EXERCISE AIM:
In full and without change, repeat the records shown below.

DATA TO EXAMINE:
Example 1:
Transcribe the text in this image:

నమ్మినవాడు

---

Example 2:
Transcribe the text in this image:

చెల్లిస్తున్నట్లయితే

OUTPUT OF THE EXERCISE:
Example 1:
Transcribe the text in this image:

నమ్మినవాడు

---

Example 2:
Transcribe the text in this image:

చెల్లిస్తున్నట్లయితే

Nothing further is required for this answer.